Part 2: Summations: Size Distribution of Particles

In your worksheet you will find data on the atmosphere over Pasadena, California, in August and September of 1969. These data provide information about the size distribution of particles (all in the PM10 range).

Suppose we let p denote diameters of particles, and we let N(p) be a function whose value at p is the number of particles of size less than or equal to p in a cubic centimeter (cc) of air. N is called the size distribution function, and its derivative dN/dp is called the size density function. We have no way to measure N directly, but we can measure dN/dp with reasonable accuracy in the following way: By using filters for particles of sizes p and p + Delta-p (the second one first), we can measure the number Delta-N of particles between these two sizes. If the two sizes are close together, then Delta-N / Delta-p is approximately the value of dN/dp at the particular size p. These approximate rate-of-change numbers are tabulated in your worksheet.

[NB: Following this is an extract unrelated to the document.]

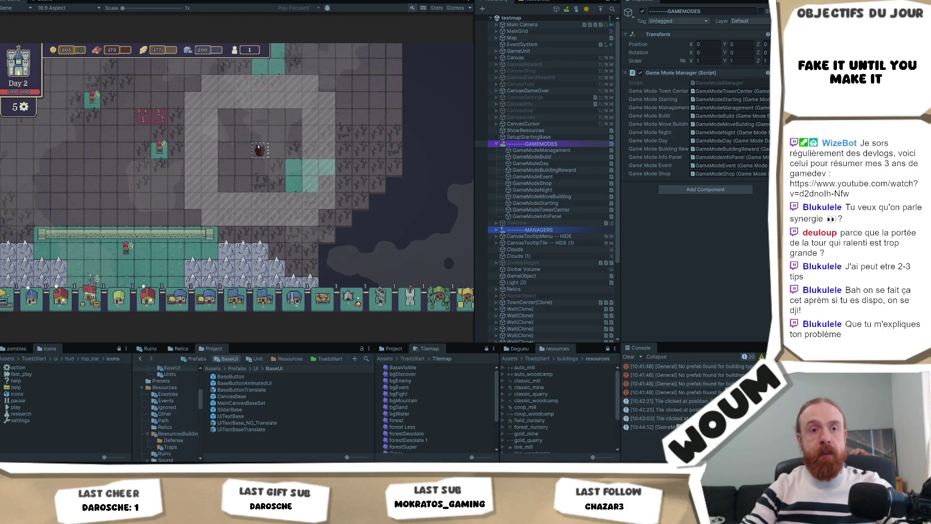
# Step: Switch to the green building, cancel its placement, and pan the map down and right
pyautogui.press('2')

1. Plot the data for dN/dP as a function of p. What do you see?
2. It's very difficult to get a good picture of data that vary as these do -- over nine orders of magnitude. Experiment with shorter intervals on the p-axis to see if you can get a sense of how the data vary.
3. Another way to plot data with such a large range of values is with a semilog graph. Do it. Now do you get a sense of how the size density function varies?
4. Zipf's Rank-Size Law, originally formulated as a principle in linguistics, asserts that things of widely varying sizes tend to be distributed like a decaying exponential function. (Reference: Herbert A. Simon, "The Sizes of Things," in Statistics: A Guide to the Unknown, edited by Judith Tanur, Wadsworth & Brooks/Cole, 1985.) Are sizes of particles in the atmosphere distributed according to Zipf's law? Explain.
5. In each size interval [p1,p2] we can count the number of particles: Delta-N = (Delta-N/Delta-p)xDelta-p. This is another instance of the familiar principle rise = rate times run. How many particles are there of size between 0.00875 and 0.0125 microns in a cc of air? Of size between 0.07 and 0.09 microns?
6. If we want to count all the particles (of the sizes for which we have data) in a cc of air, we could add up all the rises for all the size intervals. That would be very tedious if you had to do it for one interval at a time. Follow the instructions in your worksheet to carry out this calculation.
7. How many of the particles counted in the preceding step have diameters less than 2.5 microns? [A small change in the command you used in step 6 will answer this.] What percentage of the particles have diameters less than 2.5 microns (i.e., would be subject to the PM2.5 standard)?